A group of 10 Democratic senators last week asked the Justice Department to ensure that websites and other digital services offered by state and local governments are complying with the Americans with Disabilities Act.
The letter, sent Friday, comes a few months after the Civil Rights Division updated its web accessibility guidance for state and local governments for the first time since 2003, when most state and local governments were still new to the internet.
But the senators, led by Tammy Duckworth of Illinois, wrote that the department needs to follow that refreshed guidance with enforceable standards to reduce the risk of government leaving people with disabilities behind as digital services become the norm.
“Although the Department has clearly stated that the ADA applies to such digital spaces, the lack of specific requirements or technical compliance standards incorporated in regulation has led to a widespread lack of meaningful digital accessibility for people with disabilities,” the letter read. “It is past time for the Department to issue robust clarifications and remedy this exclusionary status quo.”

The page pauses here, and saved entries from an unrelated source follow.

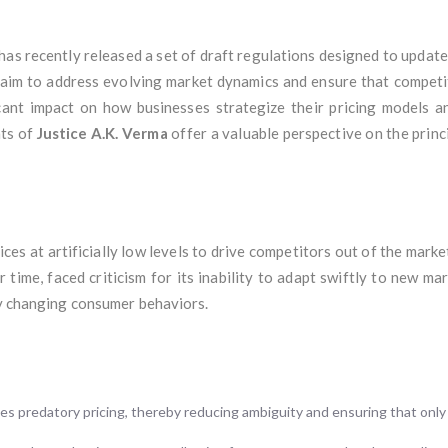
has recently released a set of draft regulations designed to updat
s aim to address evolving market dynamics and ensure that competit
icant impact on how businesses strategize their pricing models 
hts of
Justice A.K. Verma
offer a valuable perspective on the princ
ices at artificially low levels to drive competitors out of the marke
time, faced criticism for its inability to adapt swiftly to new mar
ly changing consumer behaviors.
es predatory pricing, thereby reducing ambiguity and ensuring that only 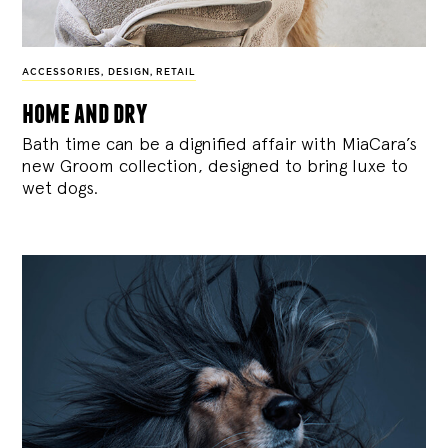
ACCESSORIES
,
DESIGN
,
RETAIL
home and dry
Bath time can be a dignified affair with MiaCara’s
new Groom collection, designed to bring luxe to
wet dogs.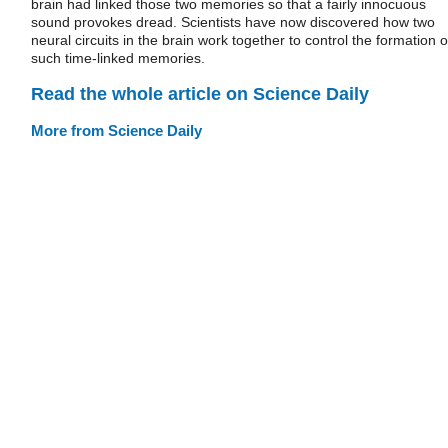
brain had linked those two memories so that a fairly innocuous
sound provokes dread. Scientists have now discovered how two
neural circuits in the brain work together to control the formation o
such time-linked memories.
Read the whole article on Science Daily
More from Science Daily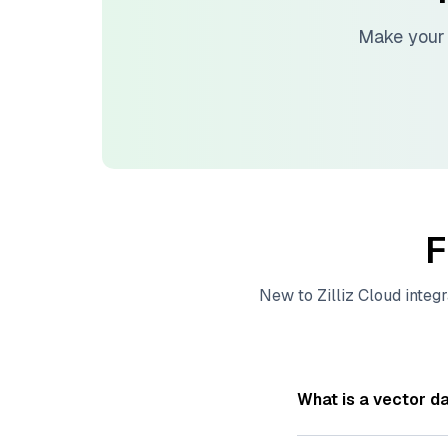
Make your 
F
New to
Zilliz Cloud
integr
What is a vector d
A
vector database
s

The ADA was signed in 1990, and the law’s sections pertaining to state and local government and businesses were soon seen as extending to the internet. But until this year, the Justice Department’s recommendations to state and local entities came from an era when the novel digital interactions with government included “renewing library books or driver’s licenses,” “providing tax information and accepting tax returns” and “applying for jobs or benefits.” That document, dated June 2003, recommended then-new technologies like screen readers for people with limited vision and verbal-command software for people who could not operate a mouse or keyboard.
Nearly two decades on, the guidance the Justice Department published in March acknowledged that “a multitude of services have moved online and people rely on websites like never before for all aspects of daily living,” noting now-standard experiences like telehealth services and up-to-the-minute transit times. It also listed accessibility features that’ve emerged in recent years, like plain language, more captions on photos and videos and stronger color contrasts. It also included links to accessibility guides from digital-first agencies like 18F.

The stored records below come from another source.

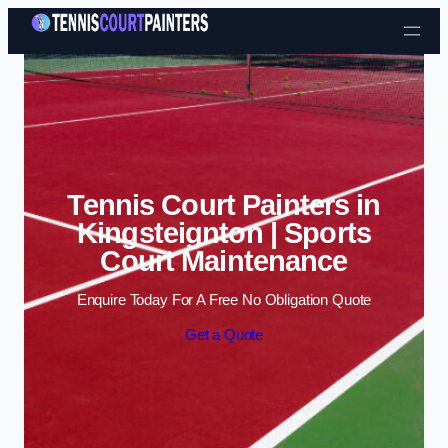
Skip to content
Tennis Court Painters in
Kingsteignton | Sports
Court Maintenance
Enquire Today For A Free No Obligation Quote
Get a Quote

Improving compliance, though, has also been a drawn-out process. According to the senators’ letter, the Justice Department in 2010 issued a notice of proposed rule-making regarding its website accessibility guidelines, but that effort was rescinded in 2017.

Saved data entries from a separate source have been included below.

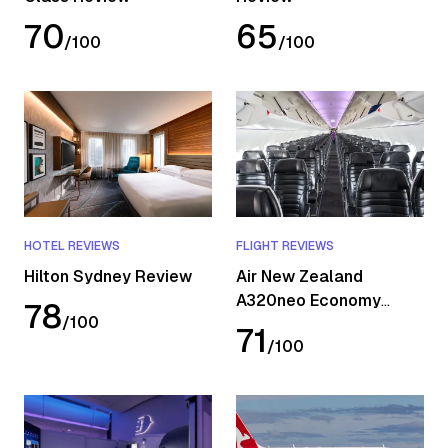
70
65
/
100
/
100
HOTEL REVIEWS
FLIGHT REVIEWS
Hilton Sydney Review
Air New Zealand
A320neo Economy
78
/
100
Review
71
/
100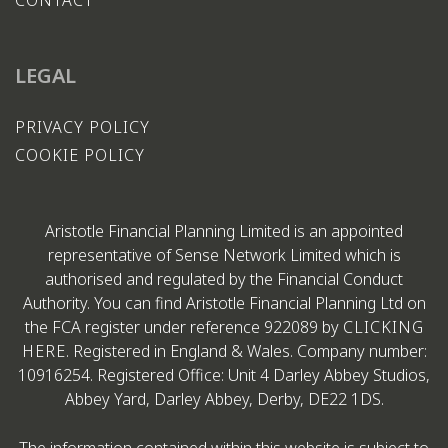
LEGAL
PRIVACY POLICY
COOKIE POLICY
Aristotle Financial Planning Limited is an appointed
representative of Sense Network Limited which is
authorised and regulated by the Financial Conduct
Authority. You can find Aristotle Financial Planning Ltd on
the FCA register under reference 922089 by
CLICKING
HERE
. Registered in England & Wales. Company number:
10916254. Registered Office: Unit 4 Darley Abbey Studios,
Abbey Yard, Darley Abbey, Derby, DE22 1DS.
The information contained within this website is subject to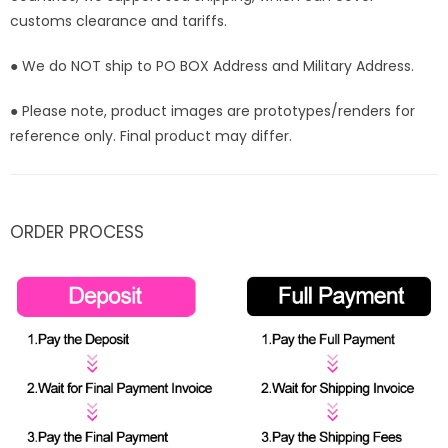
customs clearance and tariffs.
● We do NOT ship to PO BOX Address and Military Address.
● Please note, product images are prototypes/renders for
reference only. Final product may differ.
ORDER PROCESS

Even with the federal lag in firming up standards for website and other digital services, some states have moved on their own in recent years. Minnesota adopted accessibility standards in 2009, which proved critical during the COVID-19 pandemic when the state government needed to quickly implement digital services responding to the health crisis, and nudge virtual meeting software — like Zoom — to add features, like automatic captioning, that helped workers with disabilities stay connected.
Also last year, Colorado adopted a law requiring all state agencies and local governments to meet strengthened accessibility requirements by July 2024. Statewide agencies are also required to submit their compliance plans by this July 1.
Section 508 of the 1973 Rehabilitation Act requires information and communications technology operated by the federal government to be accessible to people with disabilities. And many — but far from all — states have equivalent standards of their own.
In their letter, Duckworth and her colleagues argue the rate at which tech changes makes revising regulatory standards all the more urgent: “Regulatory action by DOJ in this area is critical: there is a virtual flood of new and emerging technologies entering the marketplace and being incorporated into our daily lives,” it reads. “If these technologies are inaccessible, they will leave behind many people with disabilities.”